- WHAT IS NEEDED -
Images don't belong in the copy. Output the rest of the data exactly.

--- DATASET CONTENT Enclosed Below ---

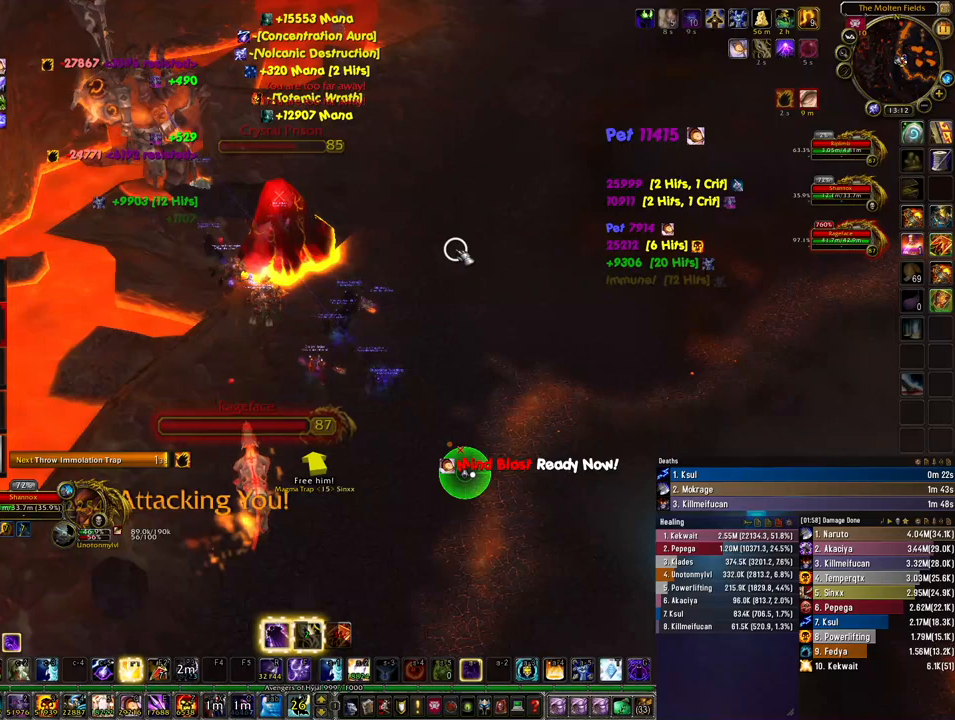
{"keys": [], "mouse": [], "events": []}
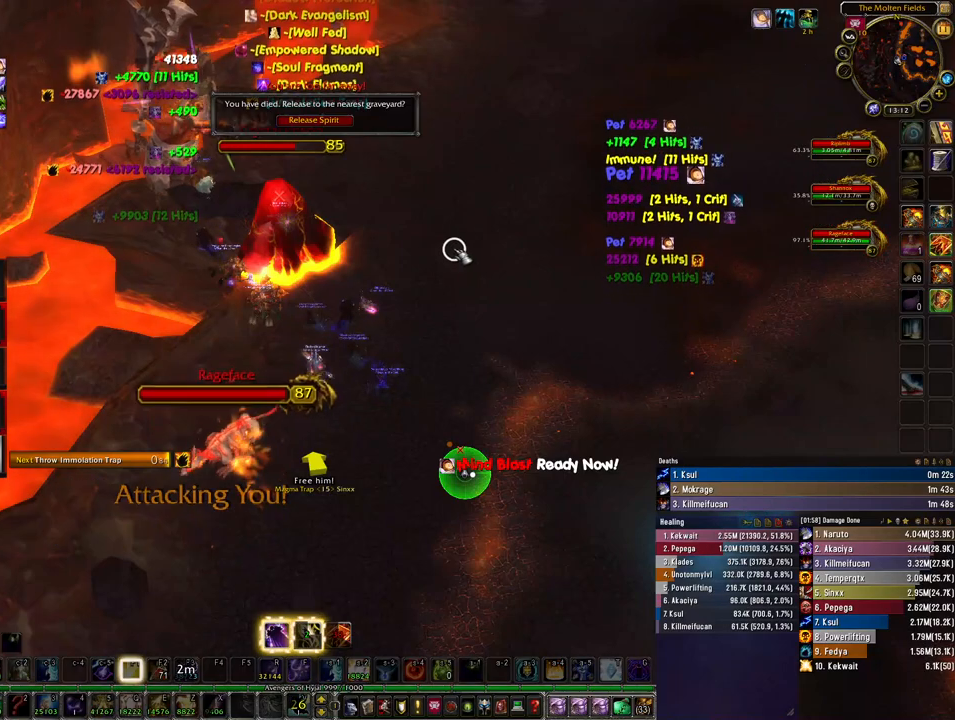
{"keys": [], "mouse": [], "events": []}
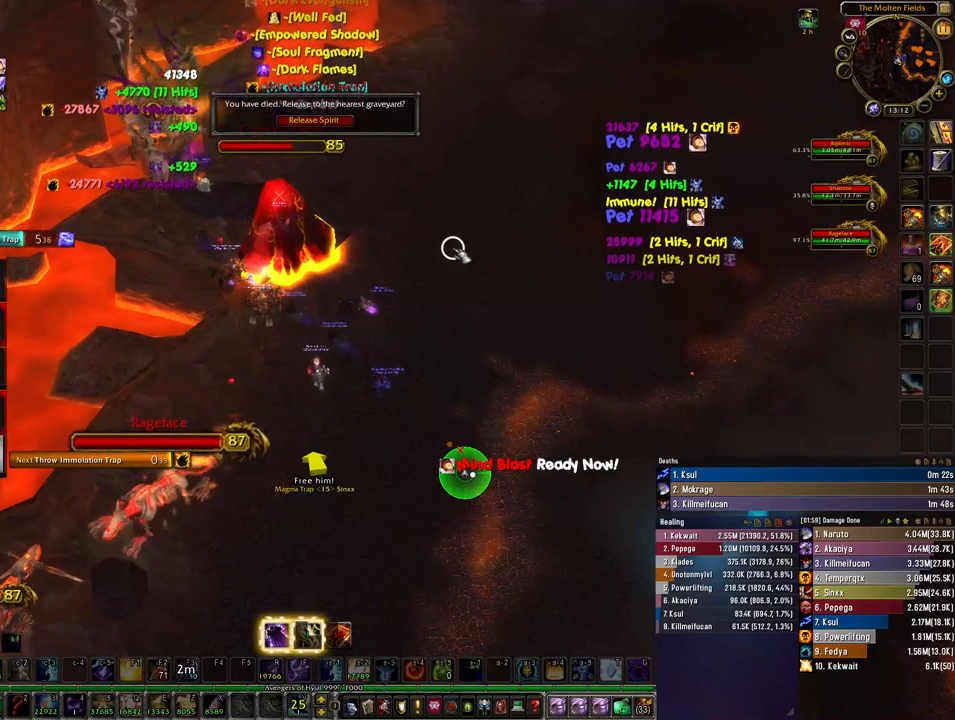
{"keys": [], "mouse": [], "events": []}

--- End of Enclosed DATASET CONTENT ---

- TASK OUTPUT -
{"keys": [], "mouse": [], "events": []}
{"keys": [], "mouse": [], "events": []}
{"keys": [], "mouse": [], "events": []}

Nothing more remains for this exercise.